# WHAT YOU HAVE TO DO
In the listing below, how many lines hold the string "properly"? Reply with the number and nothing else.

#### TASK DATA ####

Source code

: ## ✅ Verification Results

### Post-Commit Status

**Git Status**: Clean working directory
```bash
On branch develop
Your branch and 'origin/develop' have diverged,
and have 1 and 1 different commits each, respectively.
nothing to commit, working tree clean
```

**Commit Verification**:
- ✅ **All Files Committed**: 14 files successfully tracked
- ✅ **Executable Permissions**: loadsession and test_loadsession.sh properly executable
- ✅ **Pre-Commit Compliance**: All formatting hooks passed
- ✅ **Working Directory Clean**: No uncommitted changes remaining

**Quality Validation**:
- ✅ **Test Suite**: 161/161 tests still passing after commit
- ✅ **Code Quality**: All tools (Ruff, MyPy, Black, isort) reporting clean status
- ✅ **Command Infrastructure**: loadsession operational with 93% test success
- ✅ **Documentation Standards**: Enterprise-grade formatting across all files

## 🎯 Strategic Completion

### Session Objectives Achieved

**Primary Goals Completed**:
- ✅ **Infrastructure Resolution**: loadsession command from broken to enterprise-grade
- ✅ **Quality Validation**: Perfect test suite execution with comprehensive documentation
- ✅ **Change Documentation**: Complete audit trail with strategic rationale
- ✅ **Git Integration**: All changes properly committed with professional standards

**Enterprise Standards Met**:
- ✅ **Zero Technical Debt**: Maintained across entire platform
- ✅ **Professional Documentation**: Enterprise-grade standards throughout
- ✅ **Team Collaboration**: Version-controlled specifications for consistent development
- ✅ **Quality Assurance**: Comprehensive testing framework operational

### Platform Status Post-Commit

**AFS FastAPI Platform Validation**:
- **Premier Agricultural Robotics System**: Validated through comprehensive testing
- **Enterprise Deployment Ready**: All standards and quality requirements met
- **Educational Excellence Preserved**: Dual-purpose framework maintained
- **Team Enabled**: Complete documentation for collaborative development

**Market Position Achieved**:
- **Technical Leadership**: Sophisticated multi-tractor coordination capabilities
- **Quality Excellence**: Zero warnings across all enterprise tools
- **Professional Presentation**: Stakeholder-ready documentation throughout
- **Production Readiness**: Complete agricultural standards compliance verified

####

# ANSWER AREA
2